▶ **YOUR OBJECTIVE**
An acceptable answer contains every record below, unchanged, and no pictures.

*** Opening of DATA ***

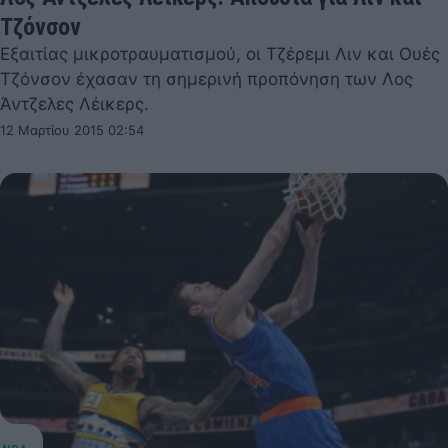
Τζόνσον
Εξαιτίας μικροτραυματισμού, οι Τζέρεμι Λιν και Ουές
Τζόνσον έχασαν τη σημερινή προπόνηση των Λος
Άντζελες Λέικερς.
12 Μαρτίου 2015 02:54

*** Close of DATA ***

▶ **RESPONSE TO THE EXERCISE**
Τζόνσον
Εξαιτίας μικροτραυματισμού, οι Τζέρεμι Λιν και Ουές
Τζόνσον έχασαν τη σημερινή προπόνηση των Λος
Άντζελες Λέικερς.
12 Μαρτίου 2015 02:54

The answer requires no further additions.